Una vecchia questione, quella della carenza di personale che affligge il sito di Capodimonte, più volte denunciata dal direttore (da cinque anni a Napoli), ma la nota più grottesca della vicenda è la lettera che sarebbe arrivata al direttore generale dei musei, Antonio Lampis, con l’accusa a Bellenger di aver lavorato anche durante i giorni di malattia: il direttore, infatti, sarebbe colpevole di aver rilasciato interviste all’interno del bosco, nei giorni della chiusura da quarantena, per annunciarne la riapertura il 18 maggio, mentre era in malattia per un infortunio al polpaccio. Colpevole, dunque, di lavorare troppo, perfino quando al lavoro non dovrebbe esserci. Un’accusa che ricorda quella - partita sempre dai sindacati - rivolta all’allora direttore della Reggia di Caserta, Mauro Felicori, reo di restare fino a tardi nel palazzo reale. Segno evidente che l’efficienza, l’operosità, la professionalità sono, in certe realtà, vizi da correggere, se non da punire, proprio come nella città di «Acchiappa-citrulli» raccontata da Collodi, dove il malcapitato Pinocchio va a finire in prigione perché è stato derubato. 

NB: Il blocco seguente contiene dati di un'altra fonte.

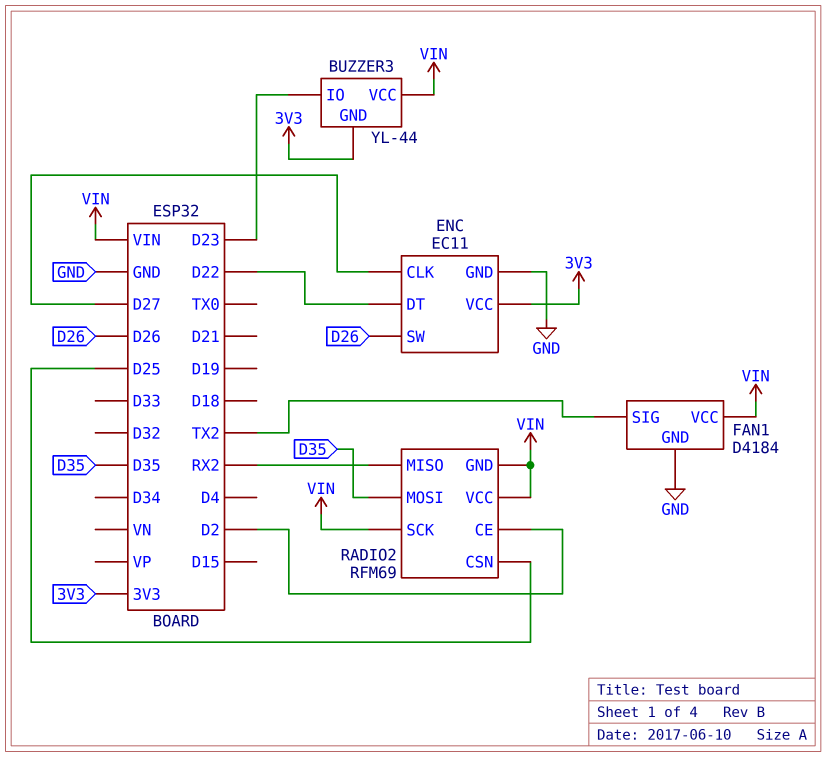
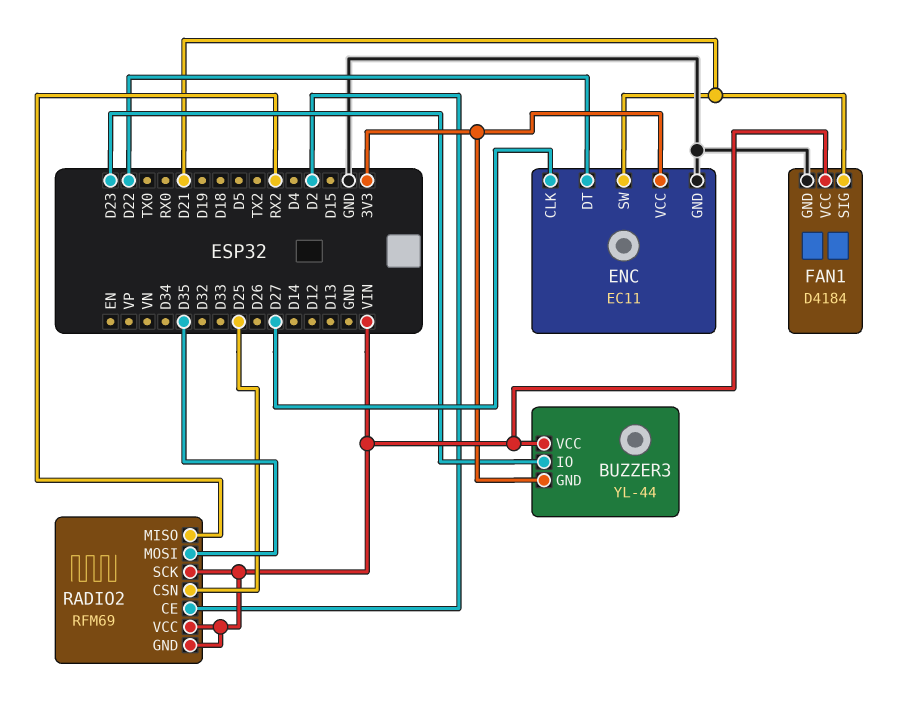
ENC pin SW: D26 -> D21
FAN1 pin SIG: TX2 -> D21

Ora, che le difficili relazioni sindacali e la gestione del personale siano la nota dolente del nostro sistema museale, non solo napoletano, non è certo una novità: ma che si potesse arrivare a tanto, privando i napoletani dell’unico polmone verde della città per un atto di ritorsione dovuta alle solite, vecchie logiche di consorteria, dovrebbe farci riflettere seriamente. E dovrebbe farci interrogare su perché il nostro patrimonio culturale, storico, artistico e paesaggistico debba essere sotto ricatto di certo sindacalismo feudale, che appare onestamente inaccettabile per un Paese che si voglia veramente moderno. Imitare altri importanti modelli museali europei è davvero un’utopia? Non dico il Louvre, che sarebbe troppo, ma almeno il Prado di Madrid, ad esempio - una realtà più simile a Capodimonte - che il Ministero della Cultura ha riconosciuto come struttura amministrativa autonoma, con un comitato direttivo pubblico-privato, un direttore che ha la facoltà di scegliere e avere il proprio staff, e ben nove curatori a disposizione. Si può fare? O dovremo per sempre sottostare alle piccole beghe di chi cura solo il proprio «particulare», così che un direttore come Bellenger, che in qualsiasi altra parte del mondo sarebbe un motivo di vanto, a Napoli può essere ostacolato e perfino accusato di lavorare troppo? E il primo cittadino, invece di indignarsi e tuonare contro chi ha scelto responsabilmente di chiudere il bosco perché costretto in condizioni che non garantiscono la sicurezza dei suoi visitatori, farebbe meglio a domandarsi quale sia stato il contributo che il Comune ha dato in questi anni per implementare una strategia di promozione turistica che affiancasse l’azione del museo, o per servire la zona con un trasporto pubblico efficiente, con una segnaletica stradale ben visibile, o infopoint disseminati sul territorio urbano, come chiesto più volte e invano da Bellenger. Siamo d’accordo con il sindaco: la chiusura del bosco è un «atto gravissimo», ma si cerchino le responsabilità in coloro che sono riusciti a entrare nella «selva oscura» di Capodimonte, della sua burocrazia, imponendo i loro veti e ostacolando il lavoro di chi ha sinceramente a cuore (come dimostrato finora coi fatti e non con le chiacchiere) che questo tesoro inestimabile diventi fruibile e riconoscibile come meriterebbe, con standard di efficienza di livello internazionale, libero da inutili e mortificanti zavorre, per diventare davvero una risorsa per tutta la città.